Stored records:
◇ ◇ ◇

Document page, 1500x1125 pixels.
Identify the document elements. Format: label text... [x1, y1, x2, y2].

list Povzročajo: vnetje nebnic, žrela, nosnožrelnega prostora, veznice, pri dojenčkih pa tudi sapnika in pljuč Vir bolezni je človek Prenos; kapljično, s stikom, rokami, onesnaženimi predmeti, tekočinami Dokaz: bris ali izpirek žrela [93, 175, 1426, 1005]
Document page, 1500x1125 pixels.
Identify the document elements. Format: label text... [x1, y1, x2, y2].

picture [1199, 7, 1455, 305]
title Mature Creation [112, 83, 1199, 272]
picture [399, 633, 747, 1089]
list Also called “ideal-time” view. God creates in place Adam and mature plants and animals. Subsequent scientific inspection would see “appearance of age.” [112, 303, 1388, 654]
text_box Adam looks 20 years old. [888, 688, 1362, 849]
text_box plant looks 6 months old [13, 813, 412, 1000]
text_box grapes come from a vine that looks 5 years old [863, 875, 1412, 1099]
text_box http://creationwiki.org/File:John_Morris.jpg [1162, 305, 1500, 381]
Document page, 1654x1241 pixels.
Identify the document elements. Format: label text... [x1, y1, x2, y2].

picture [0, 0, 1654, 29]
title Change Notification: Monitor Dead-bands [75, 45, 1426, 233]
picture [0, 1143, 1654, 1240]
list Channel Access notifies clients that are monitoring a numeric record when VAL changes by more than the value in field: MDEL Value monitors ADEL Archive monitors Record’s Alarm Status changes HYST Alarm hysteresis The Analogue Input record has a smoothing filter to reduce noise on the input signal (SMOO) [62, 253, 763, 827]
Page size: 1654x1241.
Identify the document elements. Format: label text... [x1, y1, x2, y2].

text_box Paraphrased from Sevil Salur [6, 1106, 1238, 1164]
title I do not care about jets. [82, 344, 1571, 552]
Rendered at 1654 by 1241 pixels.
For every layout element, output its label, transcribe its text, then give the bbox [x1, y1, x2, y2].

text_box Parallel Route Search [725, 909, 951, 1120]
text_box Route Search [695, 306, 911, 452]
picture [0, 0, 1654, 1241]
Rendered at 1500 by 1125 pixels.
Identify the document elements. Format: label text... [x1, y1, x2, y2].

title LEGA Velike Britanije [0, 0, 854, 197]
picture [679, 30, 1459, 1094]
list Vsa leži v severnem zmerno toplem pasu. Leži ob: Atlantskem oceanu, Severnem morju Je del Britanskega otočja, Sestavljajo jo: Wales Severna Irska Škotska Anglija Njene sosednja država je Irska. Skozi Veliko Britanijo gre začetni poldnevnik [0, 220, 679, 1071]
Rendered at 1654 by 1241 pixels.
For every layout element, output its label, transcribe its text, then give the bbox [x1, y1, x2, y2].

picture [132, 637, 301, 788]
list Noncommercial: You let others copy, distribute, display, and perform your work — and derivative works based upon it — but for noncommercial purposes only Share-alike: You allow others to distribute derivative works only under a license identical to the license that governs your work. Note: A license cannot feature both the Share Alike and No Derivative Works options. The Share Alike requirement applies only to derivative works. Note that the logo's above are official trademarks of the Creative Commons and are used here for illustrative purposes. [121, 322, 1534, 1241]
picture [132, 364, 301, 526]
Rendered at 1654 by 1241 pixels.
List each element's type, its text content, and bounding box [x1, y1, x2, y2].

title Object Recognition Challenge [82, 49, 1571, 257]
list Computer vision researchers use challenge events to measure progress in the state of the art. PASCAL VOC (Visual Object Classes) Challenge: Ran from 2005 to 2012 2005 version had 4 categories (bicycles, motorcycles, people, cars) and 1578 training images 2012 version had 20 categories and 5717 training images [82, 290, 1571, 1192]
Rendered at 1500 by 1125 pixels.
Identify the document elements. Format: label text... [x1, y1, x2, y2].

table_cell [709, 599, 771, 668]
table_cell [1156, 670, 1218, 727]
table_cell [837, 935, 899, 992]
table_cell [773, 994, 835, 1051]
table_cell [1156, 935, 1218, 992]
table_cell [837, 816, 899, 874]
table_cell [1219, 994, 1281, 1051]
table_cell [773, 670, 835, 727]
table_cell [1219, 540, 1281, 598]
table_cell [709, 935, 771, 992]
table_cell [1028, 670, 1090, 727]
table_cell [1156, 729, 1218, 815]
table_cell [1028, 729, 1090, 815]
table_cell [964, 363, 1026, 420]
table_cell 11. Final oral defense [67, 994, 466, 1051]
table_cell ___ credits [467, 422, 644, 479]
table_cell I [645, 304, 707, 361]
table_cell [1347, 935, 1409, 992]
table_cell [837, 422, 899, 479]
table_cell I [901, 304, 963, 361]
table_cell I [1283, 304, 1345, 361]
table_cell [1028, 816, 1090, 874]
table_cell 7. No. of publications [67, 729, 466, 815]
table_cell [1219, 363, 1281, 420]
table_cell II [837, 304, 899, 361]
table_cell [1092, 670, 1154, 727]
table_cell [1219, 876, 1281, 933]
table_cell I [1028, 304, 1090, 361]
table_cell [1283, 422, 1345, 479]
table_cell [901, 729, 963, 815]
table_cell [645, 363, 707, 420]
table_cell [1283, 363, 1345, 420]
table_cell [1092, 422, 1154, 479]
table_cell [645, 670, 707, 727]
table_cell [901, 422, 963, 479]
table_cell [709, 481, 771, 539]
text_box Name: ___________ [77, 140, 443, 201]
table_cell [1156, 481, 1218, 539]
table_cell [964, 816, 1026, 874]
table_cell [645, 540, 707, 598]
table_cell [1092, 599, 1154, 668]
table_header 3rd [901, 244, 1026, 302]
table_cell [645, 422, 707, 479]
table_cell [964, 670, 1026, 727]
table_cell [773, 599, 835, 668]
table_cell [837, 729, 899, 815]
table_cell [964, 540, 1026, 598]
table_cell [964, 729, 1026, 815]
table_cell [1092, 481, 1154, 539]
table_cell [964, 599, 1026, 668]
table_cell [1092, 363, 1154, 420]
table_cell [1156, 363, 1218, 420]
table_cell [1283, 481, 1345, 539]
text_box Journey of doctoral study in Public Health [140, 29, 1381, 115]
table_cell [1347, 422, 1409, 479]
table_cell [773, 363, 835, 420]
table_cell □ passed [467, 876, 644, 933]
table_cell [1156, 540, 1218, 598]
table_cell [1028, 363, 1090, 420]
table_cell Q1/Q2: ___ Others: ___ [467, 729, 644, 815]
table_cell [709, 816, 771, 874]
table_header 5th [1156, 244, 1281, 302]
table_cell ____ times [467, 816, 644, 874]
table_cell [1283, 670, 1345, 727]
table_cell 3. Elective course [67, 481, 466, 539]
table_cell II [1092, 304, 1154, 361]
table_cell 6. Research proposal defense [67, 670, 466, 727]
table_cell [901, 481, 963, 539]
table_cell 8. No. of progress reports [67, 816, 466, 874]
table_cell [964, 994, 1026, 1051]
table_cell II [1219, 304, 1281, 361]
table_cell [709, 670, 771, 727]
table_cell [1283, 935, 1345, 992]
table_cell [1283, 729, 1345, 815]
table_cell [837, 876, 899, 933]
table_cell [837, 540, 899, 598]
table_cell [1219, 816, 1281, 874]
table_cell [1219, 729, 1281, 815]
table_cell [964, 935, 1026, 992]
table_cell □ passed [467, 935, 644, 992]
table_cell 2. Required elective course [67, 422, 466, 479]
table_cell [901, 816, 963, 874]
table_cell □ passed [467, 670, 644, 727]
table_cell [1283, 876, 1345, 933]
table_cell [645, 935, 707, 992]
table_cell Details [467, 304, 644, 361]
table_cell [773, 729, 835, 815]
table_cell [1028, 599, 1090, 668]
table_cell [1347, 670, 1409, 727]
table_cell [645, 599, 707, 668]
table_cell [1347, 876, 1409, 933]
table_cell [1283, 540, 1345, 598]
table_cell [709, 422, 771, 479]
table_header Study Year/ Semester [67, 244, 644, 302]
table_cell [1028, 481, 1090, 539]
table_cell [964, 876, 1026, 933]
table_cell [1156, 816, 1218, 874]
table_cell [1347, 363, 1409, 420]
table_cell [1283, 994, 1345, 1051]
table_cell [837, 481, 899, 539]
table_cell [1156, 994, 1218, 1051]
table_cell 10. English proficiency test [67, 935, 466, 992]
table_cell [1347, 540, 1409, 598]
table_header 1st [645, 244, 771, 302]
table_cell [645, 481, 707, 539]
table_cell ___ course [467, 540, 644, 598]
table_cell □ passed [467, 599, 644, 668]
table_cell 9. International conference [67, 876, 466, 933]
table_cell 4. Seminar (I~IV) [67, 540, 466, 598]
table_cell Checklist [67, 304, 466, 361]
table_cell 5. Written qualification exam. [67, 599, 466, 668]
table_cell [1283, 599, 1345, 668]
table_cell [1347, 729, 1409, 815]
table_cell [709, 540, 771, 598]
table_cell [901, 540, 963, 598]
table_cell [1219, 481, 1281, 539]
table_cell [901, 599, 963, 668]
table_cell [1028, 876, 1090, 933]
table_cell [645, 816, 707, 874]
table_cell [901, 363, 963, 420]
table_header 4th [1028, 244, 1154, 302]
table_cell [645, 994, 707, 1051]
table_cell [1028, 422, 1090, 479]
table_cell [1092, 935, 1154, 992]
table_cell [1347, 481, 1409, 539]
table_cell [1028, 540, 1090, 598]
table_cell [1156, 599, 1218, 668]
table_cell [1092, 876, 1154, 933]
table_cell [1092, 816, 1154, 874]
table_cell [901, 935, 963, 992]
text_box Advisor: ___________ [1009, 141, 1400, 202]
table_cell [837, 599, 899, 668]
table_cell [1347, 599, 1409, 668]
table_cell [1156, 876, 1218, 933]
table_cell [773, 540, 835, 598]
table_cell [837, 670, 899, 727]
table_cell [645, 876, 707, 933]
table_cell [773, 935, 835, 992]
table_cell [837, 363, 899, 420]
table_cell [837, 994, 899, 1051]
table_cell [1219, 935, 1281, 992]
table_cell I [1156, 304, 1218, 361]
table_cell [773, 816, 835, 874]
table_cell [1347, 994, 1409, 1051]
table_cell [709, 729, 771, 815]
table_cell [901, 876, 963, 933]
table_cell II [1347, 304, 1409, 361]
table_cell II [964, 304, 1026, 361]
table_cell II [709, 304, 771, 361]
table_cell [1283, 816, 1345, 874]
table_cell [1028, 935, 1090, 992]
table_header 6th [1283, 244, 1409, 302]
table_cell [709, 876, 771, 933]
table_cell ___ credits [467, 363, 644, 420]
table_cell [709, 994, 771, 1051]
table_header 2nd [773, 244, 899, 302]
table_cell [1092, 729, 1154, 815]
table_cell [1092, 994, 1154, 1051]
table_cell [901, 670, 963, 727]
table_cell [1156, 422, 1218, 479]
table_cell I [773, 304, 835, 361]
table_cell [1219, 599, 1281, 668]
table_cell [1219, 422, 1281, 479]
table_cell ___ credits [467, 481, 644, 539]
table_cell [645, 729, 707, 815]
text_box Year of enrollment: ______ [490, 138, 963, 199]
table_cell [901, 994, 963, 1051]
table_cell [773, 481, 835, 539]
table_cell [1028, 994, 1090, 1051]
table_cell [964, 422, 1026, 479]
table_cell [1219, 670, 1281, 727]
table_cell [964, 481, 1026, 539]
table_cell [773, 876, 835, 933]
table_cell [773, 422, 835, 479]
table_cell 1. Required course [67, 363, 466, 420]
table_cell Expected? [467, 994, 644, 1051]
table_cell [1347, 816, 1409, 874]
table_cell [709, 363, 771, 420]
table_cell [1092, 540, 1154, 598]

◇ ◇ ◇

Task objective ->
Pick out every line in the stored records above that contains the word "defense", matching its case exactly.

Answer for this exercise ->
table_cell 11. Final oral defense [67, 994, 466, 1051]
table_cell 6. Research proposal defense [67, 670, 466, 727]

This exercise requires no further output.